> [Textauszug]
FinMin Schleswig-Holstein, Erlaß v. 22.1.2018, VI 309 - S 0170 - 115
Im o.g. Verfahren war streitig, ob die von einem Karnevalsverein traditionell am Karnevalssamstag veranstaltete Kostümparty "Nacht der Nächte" (Näheres dazu siehe Urteil) als unmittelbare Förderung des traditionellen Brauchtums in der Form des Karnevals zu qualifizieren ist und daher einen Zweckbetrieb i.S. des § 65 AO begründen kann.
Das beklagte Finanzamt sah die Veranstaltung "Nacht der Nächte" als gemischte Veranstaltung mit überwiegendem Charakter einer Tanzveranstaltung an und behandelte sie als steuerpflichtigen wirtschaftlichen Geschäftsbetrieb.
Das Finanzgericht gab dagegen der Klage des Vereins statt.
Mit dem o.g. Urteil hat der BFH das Urteil des Finanzgerichts Köln vom 20.8.2015 aufgehoben und die Klage des Vereins vollumfänglich abgewiesen.
Der BFH sieht keine der Voraussetzungen des § 65 AO als erfüllt an:
Zu § 65 Nr. 1 AO:
Die "Nacht der Nächte" habe in ihrer Gesamtrichtung nicht dazu gedient, die satzungsmäßigen Zwecke des Klägers zu verwirklichen. Nicht jede von einem gemeinnützigen Karnevalsverein in der Karnevalswoche durchgeführte gesellige Veranstaltung, die durch Kostümierung der Teilnehmer, musikalische und tänzerische Darbietungen sowie ausgelassenes Feiern geprägt sei, werde daher vom Begriff des traditionellen Brauchtums in Gestalt des Karnevals umfasst (Rn. 17 des BFH-Urteils).

> [Angaben]
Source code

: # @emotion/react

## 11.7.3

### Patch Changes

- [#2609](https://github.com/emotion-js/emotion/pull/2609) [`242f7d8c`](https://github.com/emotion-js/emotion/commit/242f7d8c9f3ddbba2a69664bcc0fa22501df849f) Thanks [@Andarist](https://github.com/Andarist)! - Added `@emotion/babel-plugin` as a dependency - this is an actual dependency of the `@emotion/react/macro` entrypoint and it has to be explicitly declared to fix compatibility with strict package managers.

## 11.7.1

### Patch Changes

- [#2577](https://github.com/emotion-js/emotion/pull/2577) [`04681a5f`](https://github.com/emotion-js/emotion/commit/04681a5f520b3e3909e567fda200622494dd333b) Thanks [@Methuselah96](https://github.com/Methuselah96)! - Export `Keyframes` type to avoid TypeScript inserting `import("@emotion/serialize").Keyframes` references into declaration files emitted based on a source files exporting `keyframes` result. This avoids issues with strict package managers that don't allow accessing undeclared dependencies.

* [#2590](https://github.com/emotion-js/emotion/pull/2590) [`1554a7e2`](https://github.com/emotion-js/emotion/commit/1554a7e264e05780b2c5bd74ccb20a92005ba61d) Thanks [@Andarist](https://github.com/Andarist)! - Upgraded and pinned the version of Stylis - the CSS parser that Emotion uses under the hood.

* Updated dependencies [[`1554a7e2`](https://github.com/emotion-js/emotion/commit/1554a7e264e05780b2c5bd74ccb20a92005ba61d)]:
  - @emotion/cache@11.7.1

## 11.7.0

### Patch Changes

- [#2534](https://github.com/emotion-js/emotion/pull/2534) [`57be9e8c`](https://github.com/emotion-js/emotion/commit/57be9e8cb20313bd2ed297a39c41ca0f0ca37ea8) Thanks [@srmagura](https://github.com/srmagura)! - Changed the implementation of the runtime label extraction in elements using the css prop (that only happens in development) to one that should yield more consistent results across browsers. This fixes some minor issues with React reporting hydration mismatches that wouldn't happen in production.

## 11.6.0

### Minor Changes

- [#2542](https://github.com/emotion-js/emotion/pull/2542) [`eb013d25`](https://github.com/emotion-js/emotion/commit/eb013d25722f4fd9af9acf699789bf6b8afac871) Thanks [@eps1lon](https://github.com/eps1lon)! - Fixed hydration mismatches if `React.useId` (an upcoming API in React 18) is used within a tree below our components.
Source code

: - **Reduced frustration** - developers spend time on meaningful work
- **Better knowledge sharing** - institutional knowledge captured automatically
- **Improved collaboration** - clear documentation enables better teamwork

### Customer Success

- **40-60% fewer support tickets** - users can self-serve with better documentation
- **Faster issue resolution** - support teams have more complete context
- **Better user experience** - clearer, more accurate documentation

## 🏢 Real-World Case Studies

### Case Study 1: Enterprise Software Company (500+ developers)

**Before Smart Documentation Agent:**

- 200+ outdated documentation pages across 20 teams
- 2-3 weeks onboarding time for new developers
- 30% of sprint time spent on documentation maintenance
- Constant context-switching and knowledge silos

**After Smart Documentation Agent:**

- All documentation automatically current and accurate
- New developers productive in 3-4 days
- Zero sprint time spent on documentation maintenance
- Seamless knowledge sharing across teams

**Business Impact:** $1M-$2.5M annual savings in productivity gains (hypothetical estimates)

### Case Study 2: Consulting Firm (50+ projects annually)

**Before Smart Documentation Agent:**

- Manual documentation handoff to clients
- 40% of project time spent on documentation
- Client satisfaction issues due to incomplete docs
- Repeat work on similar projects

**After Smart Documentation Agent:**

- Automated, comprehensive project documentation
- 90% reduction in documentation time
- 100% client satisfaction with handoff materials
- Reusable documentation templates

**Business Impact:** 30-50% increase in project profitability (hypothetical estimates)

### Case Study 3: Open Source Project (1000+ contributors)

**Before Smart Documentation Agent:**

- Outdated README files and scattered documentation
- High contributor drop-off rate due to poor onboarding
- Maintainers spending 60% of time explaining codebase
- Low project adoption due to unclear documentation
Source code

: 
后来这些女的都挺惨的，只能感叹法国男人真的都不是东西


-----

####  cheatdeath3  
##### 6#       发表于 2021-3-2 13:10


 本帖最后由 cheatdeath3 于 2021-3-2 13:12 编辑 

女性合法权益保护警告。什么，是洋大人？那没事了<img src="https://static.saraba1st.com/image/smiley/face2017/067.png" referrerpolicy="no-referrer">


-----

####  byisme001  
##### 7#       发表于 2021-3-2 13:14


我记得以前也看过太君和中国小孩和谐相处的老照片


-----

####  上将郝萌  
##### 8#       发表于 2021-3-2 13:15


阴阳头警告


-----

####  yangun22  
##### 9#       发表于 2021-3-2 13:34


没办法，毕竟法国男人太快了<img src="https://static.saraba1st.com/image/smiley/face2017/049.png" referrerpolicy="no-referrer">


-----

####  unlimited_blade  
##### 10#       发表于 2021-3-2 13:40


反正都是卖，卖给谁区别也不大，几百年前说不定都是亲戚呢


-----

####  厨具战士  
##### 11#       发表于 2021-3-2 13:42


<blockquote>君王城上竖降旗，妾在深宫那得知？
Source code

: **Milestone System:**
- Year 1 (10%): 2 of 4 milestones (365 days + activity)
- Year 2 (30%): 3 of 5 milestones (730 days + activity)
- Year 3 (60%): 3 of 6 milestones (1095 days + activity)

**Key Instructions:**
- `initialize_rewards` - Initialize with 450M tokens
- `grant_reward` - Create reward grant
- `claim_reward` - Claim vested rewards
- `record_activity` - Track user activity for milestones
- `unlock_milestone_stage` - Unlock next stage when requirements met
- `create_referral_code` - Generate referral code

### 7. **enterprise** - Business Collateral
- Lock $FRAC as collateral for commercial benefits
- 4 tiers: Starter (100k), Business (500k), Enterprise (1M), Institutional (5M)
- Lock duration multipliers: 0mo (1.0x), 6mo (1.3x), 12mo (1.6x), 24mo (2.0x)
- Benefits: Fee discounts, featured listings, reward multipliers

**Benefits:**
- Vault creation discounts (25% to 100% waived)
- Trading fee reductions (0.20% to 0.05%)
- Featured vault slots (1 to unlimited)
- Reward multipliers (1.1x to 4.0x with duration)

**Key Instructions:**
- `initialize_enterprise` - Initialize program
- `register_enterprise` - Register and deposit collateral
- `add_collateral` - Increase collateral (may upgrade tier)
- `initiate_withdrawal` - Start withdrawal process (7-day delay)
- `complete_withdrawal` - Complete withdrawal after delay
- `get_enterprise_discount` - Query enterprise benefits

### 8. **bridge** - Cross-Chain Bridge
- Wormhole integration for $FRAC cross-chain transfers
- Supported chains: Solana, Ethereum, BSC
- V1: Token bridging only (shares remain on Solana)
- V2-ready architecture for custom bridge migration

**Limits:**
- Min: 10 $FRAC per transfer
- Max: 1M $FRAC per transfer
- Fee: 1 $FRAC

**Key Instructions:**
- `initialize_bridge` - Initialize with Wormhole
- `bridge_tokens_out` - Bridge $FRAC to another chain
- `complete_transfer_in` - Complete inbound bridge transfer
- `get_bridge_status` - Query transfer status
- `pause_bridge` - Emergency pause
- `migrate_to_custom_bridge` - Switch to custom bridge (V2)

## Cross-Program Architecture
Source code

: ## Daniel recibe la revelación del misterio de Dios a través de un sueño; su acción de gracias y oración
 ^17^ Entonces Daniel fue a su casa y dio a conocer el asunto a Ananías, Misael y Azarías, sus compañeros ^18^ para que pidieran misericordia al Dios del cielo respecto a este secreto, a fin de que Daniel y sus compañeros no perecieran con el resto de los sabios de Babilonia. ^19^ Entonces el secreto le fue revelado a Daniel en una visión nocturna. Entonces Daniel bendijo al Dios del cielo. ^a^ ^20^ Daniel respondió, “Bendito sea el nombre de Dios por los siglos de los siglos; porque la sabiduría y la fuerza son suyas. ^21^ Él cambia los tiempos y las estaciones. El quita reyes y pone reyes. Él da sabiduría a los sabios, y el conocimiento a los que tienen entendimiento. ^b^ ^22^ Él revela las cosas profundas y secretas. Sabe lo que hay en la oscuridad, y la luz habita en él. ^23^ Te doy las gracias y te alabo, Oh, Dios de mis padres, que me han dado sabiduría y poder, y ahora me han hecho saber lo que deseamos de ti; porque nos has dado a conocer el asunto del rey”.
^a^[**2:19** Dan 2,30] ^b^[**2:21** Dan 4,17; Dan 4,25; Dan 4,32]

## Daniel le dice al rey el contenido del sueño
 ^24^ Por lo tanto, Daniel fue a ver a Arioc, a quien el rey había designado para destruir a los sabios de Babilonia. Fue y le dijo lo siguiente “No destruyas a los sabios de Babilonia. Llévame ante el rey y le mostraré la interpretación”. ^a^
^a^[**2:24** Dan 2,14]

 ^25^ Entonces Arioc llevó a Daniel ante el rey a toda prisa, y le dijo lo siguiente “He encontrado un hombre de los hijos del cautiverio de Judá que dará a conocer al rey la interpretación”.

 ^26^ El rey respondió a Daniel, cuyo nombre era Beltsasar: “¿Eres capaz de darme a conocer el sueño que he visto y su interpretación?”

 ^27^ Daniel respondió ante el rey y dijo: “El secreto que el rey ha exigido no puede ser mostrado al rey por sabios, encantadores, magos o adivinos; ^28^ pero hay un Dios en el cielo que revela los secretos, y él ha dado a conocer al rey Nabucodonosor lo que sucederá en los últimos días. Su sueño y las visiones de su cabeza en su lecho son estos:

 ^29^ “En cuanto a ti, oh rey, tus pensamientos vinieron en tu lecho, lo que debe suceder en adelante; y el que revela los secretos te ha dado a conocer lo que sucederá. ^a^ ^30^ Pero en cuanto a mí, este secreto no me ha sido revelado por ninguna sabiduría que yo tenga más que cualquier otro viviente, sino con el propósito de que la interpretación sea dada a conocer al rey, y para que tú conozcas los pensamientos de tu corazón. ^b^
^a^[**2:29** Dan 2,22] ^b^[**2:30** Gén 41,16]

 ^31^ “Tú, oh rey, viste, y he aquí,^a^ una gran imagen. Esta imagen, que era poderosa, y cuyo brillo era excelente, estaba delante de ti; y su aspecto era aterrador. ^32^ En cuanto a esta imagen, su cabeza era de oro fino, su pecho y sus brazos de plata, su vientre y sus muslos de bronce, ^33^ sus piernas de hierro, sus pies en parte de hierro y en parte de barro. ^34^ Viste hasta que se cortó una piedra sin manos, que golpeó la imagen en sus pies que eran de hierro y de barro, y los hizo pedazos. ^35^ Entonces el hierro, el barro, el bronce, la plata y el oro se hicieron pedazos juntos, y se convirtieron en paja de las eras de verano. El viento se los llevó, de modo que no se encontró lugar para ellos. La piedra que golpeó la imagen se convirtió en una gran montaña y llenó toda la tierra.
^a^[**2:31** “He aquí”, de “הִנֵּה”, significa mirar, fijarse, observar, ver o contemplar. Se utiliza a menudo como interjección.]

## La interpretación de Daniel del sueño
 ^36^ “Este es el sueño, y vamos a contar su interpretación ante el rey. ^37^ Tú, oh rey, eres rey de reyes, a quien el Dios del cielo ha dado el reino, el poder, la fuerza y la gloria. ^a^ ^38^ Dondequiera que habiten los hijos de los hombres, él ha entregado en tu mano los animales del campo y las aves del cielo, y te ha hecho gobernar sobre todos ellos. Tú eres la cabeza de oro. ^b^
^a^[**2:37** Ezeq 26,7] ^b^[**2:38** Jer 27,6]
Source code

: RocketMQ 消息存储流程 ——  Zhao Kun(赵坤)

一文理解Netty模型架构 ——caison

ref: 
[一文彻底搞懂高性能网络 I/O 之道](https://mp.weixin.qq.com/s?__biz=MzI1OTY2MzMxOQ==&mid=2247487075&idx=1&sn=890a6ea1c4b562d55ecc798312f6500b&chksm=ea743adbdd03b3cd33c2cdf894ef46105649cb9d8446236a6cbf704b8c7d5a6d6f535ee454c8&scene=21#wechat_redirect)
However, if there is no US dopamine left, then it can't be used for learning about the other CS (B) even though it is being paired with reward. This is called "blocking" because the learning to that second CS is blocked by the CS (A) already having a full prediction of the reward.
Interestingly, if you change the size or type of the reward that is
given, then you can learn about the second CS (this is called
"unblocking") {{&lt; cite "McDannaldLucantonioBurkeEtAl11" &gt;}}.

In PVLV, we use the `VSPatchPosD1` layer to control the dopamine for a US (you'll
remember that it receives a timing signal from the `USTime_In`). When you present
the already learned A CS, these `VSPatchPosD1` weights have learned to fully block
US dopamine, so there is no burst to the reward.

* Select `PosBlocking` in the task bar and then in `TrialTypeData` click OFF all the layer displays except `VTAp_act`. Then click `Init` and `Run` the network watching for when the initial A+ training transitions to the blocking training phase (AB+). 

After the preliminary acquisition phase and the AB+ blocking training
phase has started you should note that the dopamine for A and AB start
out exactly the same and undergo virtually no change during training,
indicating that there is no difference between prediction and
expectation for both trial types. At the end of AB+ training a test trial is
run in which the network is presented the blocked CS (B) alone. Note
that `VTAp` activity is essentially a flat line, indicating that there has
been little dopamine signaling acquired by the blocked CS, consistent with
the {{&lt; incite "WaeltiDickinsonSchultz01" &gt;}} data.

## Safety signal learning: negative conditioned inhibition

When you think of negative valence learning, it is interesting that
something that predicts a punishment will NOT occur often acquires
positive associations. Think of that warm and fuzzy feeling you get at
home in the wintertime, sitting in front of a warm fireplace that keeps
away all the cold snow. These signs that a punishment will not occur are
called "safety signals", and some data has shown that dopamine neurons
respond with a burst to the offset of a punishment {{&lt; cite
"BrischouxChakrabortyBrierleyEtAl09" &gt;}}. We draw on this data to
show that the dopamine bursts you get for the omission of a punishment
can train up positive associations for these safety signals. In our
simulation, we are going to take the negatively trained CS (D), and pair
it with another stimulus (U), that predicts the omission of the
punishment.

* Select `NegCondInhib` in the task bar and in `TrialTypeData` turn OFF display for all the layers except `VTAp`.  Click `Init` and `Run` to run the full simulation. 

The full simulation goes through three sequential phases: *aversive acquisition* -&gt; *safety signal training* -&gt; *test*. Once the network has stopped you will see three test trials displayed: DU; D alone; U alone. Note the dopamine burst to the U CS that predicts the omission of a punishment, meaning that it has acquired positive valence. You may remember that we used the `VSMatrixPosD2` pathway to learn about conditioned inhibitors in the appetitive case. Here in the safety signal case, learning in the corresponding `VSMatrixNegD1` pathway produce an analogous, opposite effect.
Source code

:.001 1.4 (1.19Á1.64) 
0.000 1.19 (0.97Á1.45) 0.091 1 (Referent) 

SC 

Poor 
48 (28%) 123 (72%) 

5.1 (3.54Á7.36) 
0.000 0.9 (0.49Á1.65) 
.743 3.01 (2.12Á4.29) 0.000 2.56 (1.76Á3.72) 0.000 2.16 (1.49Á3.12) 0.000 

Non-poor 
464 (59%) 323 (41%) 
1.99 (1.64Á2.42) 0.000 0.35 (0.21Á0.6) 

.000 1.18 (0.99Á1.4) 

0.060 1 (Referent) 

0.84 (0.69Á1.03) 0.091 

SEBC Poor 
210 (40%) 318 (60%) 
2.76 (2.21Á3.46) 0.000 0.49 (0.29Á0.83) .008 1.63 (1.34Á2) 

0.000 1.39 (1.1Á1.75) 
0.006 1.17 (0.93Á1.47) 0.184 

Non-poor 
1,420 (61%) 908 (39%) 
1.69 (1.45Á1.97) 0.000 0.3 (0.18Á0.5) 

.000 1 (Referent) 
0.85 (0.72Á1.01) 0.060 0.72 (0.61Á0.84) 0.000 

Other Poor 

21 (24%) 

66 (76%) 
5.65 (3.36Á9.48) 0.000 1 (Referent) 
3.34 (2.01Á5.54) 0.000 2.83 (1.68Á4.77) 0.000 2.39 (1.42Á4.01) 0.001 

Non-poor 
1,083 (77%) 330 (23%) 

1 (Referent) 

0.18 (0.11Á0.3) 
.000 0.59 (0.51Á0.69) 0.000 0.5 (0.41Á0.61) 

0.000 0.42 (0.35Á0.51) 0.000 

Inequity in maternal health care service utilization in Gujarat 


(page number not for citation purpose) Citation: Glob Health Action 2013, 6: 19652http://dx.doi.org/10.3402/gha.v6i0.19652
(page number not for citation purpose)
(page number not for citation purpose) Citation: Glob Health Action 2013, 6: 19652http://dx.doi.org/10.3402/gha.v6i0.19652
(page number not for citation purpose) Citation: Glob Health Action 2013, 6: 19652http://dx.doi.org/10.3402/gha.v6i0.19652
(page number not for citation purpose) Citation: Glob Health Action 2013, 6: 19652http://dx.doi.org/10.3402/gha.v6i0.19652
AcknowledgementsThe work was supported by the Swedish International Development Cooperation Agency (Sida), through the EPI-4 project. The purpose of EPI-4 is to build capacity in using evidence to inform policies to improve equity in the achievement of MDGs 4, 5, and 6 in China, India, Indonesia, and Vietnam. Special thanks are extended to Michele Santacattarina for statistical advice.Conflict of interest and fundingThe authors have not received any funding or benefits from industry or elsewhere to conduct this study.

> [Aufgabe 1] Wandle aus den Zeilen, nicht aus dem Erlass zur Kostümparty, alles ab der Zeile mit „0.18 (0.11Á0.3)“ bis einschließlich der Zeile mit „Inequity in maternal“ in eine Markdown-Tabelle mit den Spalten „Nummer“ und „Inhalt“ um. Leere Zeilen lässt du dabei weg.
> [Aufgabe 2] Schreib den Erlass zur Kostümparty nach seinem letzten Satz weiter.

> [Antwort 1]
| Nummer | Inhalt |
|---|---|
| 1 | 0.18 (0.11Á0.3)  |
| 2 | .000 0.59 (0.51Á0.69) 0.000 0.5 (0.41Á0.61)  |
| 3 | 0.000 0.42 (0.35Á0.51) 0.000  |
| 4 | Inequity in maternal health care service utilization in Gujarat  |

> [Antwort 2]
Zu § 65 Nr. 2 AO:
Lt. BFH ist nicht ersichtlich, unter welchem Gesichtspunkt eine Kostümparty, bei der die Darbietungen, die nicht im engeren Sinne karnevalistischer Art sind, einen wesentlichen Anteil ausmachten, das unentbehrliche und einzige Mittel zur unmittelbaren Förderung des Karnevals in seiner historischen Form sein könnte. Ein Zweckbetrieb liege nicht vor, wenn der wirtschaftliche Geschäftsbetrieb nur einen finanziellen Beitrag zur gemeinnützigen Tätigkeit leiste und deshalb abstrakt gesehen eine Zweckerreichung auch ohne diesen Geschäftsbetrieb denkbar wäre (Rn. 18 des BFH-Urteils).
Zu § 65 Nr. 3 AO:
Das Finanzgericht habe selbst festgestellt, dass der Kläger in Wettbewerb mit nicht steuerbegünstigten kommerziellen Anbietern vergleichbarer Veranstaltungen trete. Der Wettbewerbsgedanke trete entgegen der Auffassung des Finanzgerichts nicht hinter dem Interesse der Allgemeinheit an der steuerlichen Förderung gemeinnütziger Tätigkeiten zurück, weil der Wettbewerb bei Erfüllung der satzungsmäßigen Zwecke des Klägers vorliegend nicht unvermeidbar gewesen sei (Rn. 20, 21 des BFH-Urteils).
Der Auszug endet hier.